Corporate fraud appears to be on the decline, according to a report that just came out today from The Network and BDO Consulting. The second-quarter findings from their Quarterly Corporate Fraud Index are, unfortunately, only available in press release form, but they do indicate the percentage declining.
In second-quarter 2010, fraud-incident reporting accounted for 19.6 percent of all compaliance-reporting activity from more than 1,000 organizations worldwide. This percentage has slowly declined during the past three consecutive quarters when reports accounted for 20.2 percent. The peak was in second-quarter 2009, at 20.7 percent.
“Following a surge of in-house fraud reporting last year, fraud reports have now returned to nearly the same levels as second quarter of 2008, ” Luis Ramos, chief executive officer of The Network, says.
Timothy Mohr, a BDO partner, attrubutes the decline “to senior executives more closely examining all aspects of governance, risk and compliance issues … and capturing misconduct from every single source to comply with new regulations.”

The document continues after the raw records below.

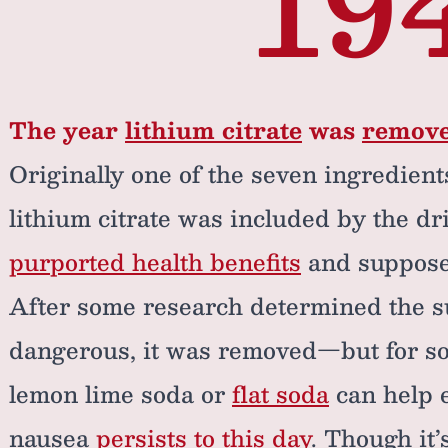
19
The year
lithium citrate
was
remov
Originally one of the seven ingredient
lithium citrate was included by the dri
purported health benefits
and suppos
After some research determined the su
dangerous, it was removed—but for so
lemon lime soda or
flat soda
can help 
nausea
persists to this day
. Though it’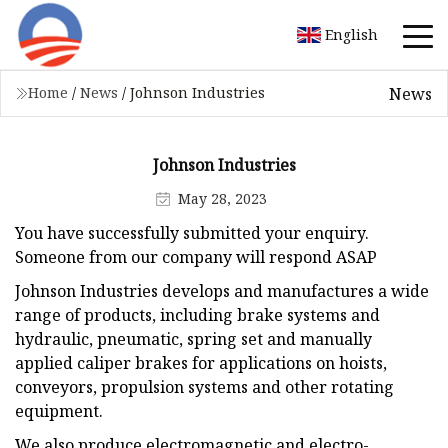
English
News
Home
/
News
/
Johnson Industries
Johnson Industries
May 28, 2023
You have successfully submitted your enquiry.
Someone from our company will respond ASAP
Johnson Industries develops and manufactures a wide
range of products, including brake systems and
hydraulic, pneumatic, spring set and manually
applied caliper brakes for applications on hoists,
conveyors, propulsion systems and other rotating
equipment.
We also produce electromagnetic and electro-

Ramos cautions that “fraud reporting only tells part of the story. A leveling, or even declining, of the percentage of fraud reports could be the sign of a rebounding economy, a strong compliance program, or, in contrast, [might] mean that employees are not aware of, or comfortable with, anonymous whistleblower-reporting systems.”

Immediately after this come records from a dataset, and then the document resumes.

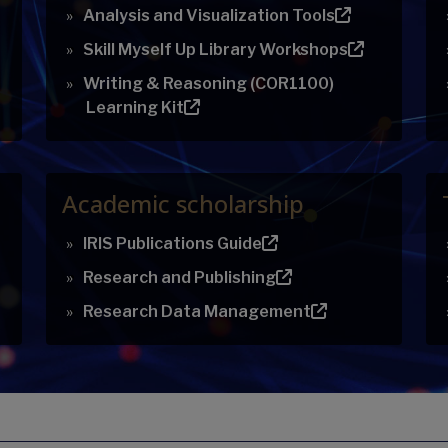
Analysis and Visualization Tools
Skill Myself Up Library Workshops
Writing & Reasoning (COR1100)
Learning Kit
Academic scholarship
IRIS Publications Guide
Research and Publishing
Research Data Management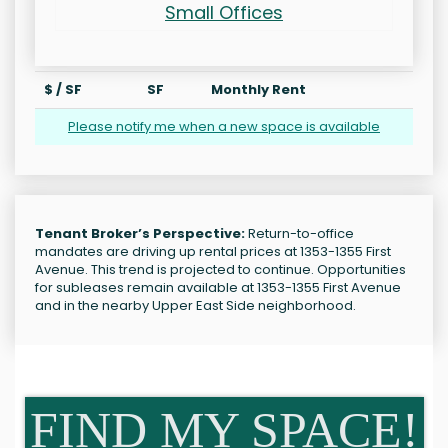
Small Offices
$ / SF
SF
Monthly Rent
Please notify me when a new space is available
Tenant Broker’s Perspective:
Return-to-office
mandates are driving up rental prices at 1353-1355 First
Avenue. This trend is projected to continue. Opportunities
for subleases remain available at 1353-1355 First Avenue
and in the nearby Upper East Side neighborhood.
FIND MY SPACE!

So does this mean that fraud cases are going down? Clearly, hard to say. It could also be a reflection of a recovery that has yet to be realized in fully restaffed companies, I suppose. Fewer employees, fewer reports … though that hardly explains the 2009 spike.
Just another way to keep an eye on the times. And remember, says Ramos, “as compliance guidelines change due to legislation like the Dodd-Frank Act and UK Bribery Act, it is [paramount] for organizations to stay ahead of the curve and proactively manage risk.”